American Expansion and Territorial Crisis
The existence of slavery in the southern states was far less politically polarizing than the explosive question of the territorial expansion of the institution westward.
Moreover, Americans were informed by two well-established readings of the Constitution regarding human bondage: first, that the slave states had complete autonomy over the institution within their boundaries, and second, that the domestic slave trade – trade among the states – was immune to federal interference.
The only feasible strategy available to attack slavery was to restrict its expansion into the new territories. Slaveholding interests fully grasped the danger that this strategy posed to them.
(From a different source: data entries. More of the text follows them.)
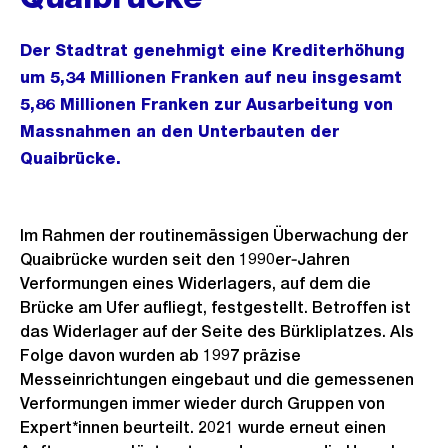
Der Stadtrat genehmigt eine Krediterhöhung
um 5,34 Millionen Franken auf neu insgesamt
5,86 Millionen Franken zur Ausarbeitung von
Massnahmen an den Unterbauten der
Quaibrücke.
Im Rahmen der routinemässigen Überwachung der
Quaibrücke wurden seit den 1990er‑Jahren
Verformungen eines Widerlagers, auf dem die
Brücke am Ufer aufliegt, festgestellt. Betroffen ist
das Widerlager auf der Seite des Bürkliplatzes. Als
Folge davon wurden ab 1997 präzise
Messeinrichtungen eingebaut und die gemessenen
Verformungen immer wieder durch Gruppen von
Expert*innen beurteilt. 2021 wurde erneut einen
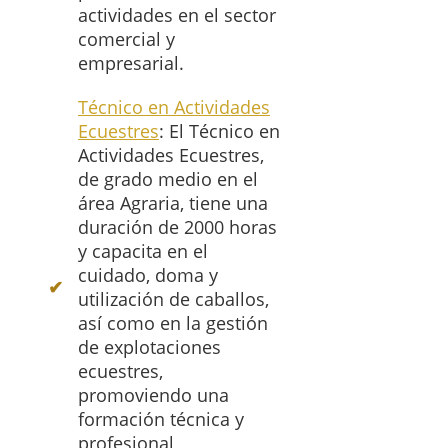
actividades en el sector
comercial y
empresarial.
Técnico en Actividades
Ecuestres
: El Técnico en
Actividades Ecuestres,
de grado medio en el
área Agraria, tiene una
duración de 2000 horas
y capacita en el
cuidado, doma y
utilización de caballos,
así como en la gestión
de explotaciones
ecuestres,
promoviendo una
formación técnica y
profesional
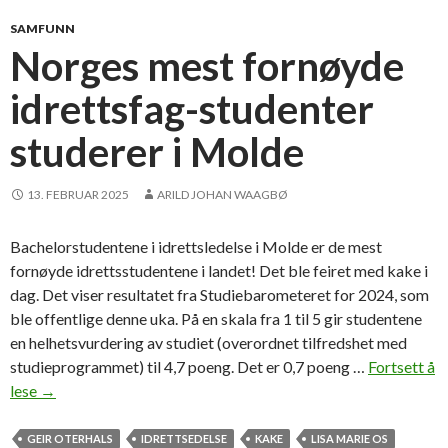
d
e
SAMFUNN
n
Norges mest fornøyde
t
idrettsfag-studenter
e
r
studerer i Molde
m
e
r
13. FEBRUAR 2025
ARILD JOHAN WAAGBØ
(
o
Bachelorstudentene i idrettsledelse i Molde er de mest
g
fornøyde idrettsstudentene i landet! Det ble feiret med kake i
s
dag. Det viser resultatet fra Studiebarometeret for 2024, som
t
ble offentlige denne uka. På en skala fra 1 til 5 gir studentene
u
en helhetsvurdering av studiet (overordnet tilfredshet med
d
studieprogrammet) til 4,7 poeng. Det er 0,7 poeng …
Fortsett å
e
lese
N
→
r
o
e
r
GEIR OTERHALS
IDRETTSEDELSE
KAKE
LISA MARIE OS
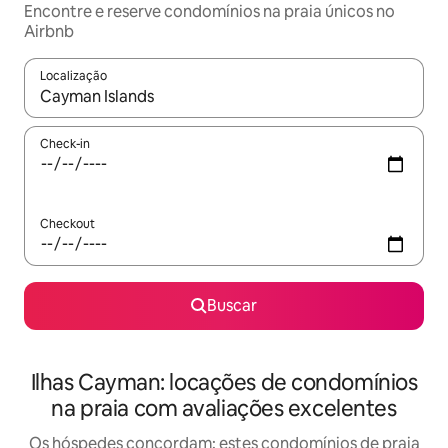
Encontre e reserve condomínios na praia únicos no
Airbnb
Localização
Quando os resultados estiverem disponíveis, explore-os usando
Check-in
Checkout
Buscar
Ilhas Cayman: locações de condomínios
na praia com avaliações excelentes
Os hóspedes concordam: estes condomínios de praia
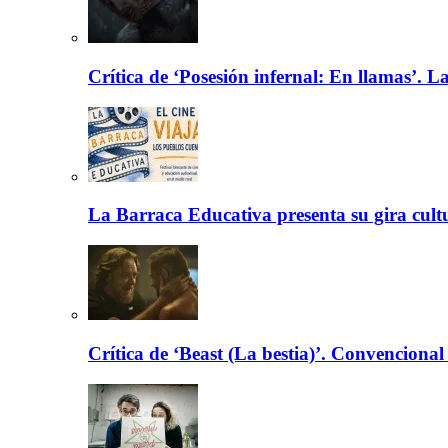
Crítica de ‘Posesión infernal: En llamas’. La
La Barraca Educativa presenta su gira cult
Crítica de ‘Beast (La bestia)’. Convencional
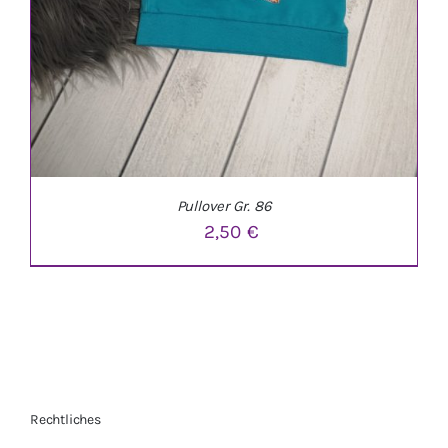
Pullover Gr. 86
2,50
€
Rechtliches
IN DEN WARENKORB
/
DETAILS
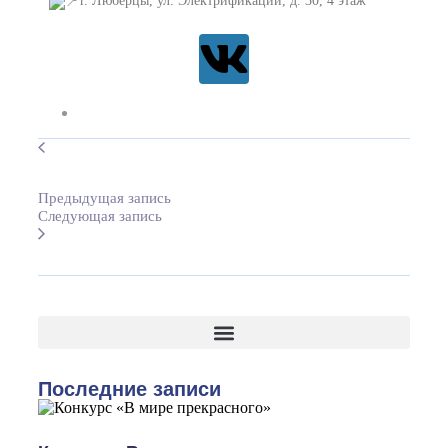
г. Люберцы, ул. Электрификации, д. 30, 4 этаж
Предыдущая запись
Следующая запись
Последние записи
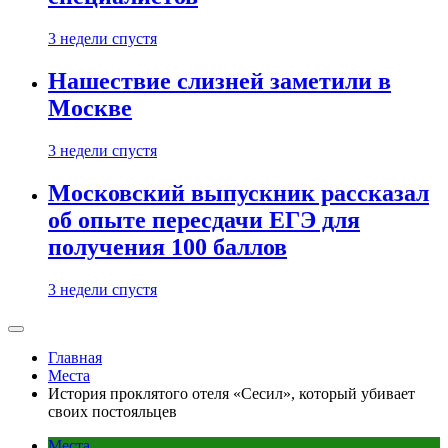
3 недели спустя
Нашествие слизней заметили в
Москве
3 недели спустя
Московский выпускник рассказал
об опыте пересдачи ЕГЭ для
получения 100 баллов
3 недели спустя
Главная
Места
История проклятого отеля «Сесил», который убивает
своих постояльцев
Места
Both the South and the North drew the same conclusion: "The power to decide the question of slavery for the territories was the power to determine the future of slavery itself."
National elections
Beginning in the American Revolution and accelerating after the War of 1812, the people of the United States grew in their sense of country as an important example to the world of a national republic of political liberty and personal rights.
Previous regional independence movements, such as the Greek revolt in the Ottoman Empire, division and division in the Latin American political map, and the British-French Crimean triumph leading to an interest in redrawing Europe along cultural differences, all conspired to make for a time of upheaval and uncertainty about the basis of the nation-state.
In the world of 19th-century self-made Americans, growing in prosperity and population, and expanding westward, "freedom" could mean personal liberty or property rights. The unresolved difference would cause failure, first in their political institutions and then in their civil life together.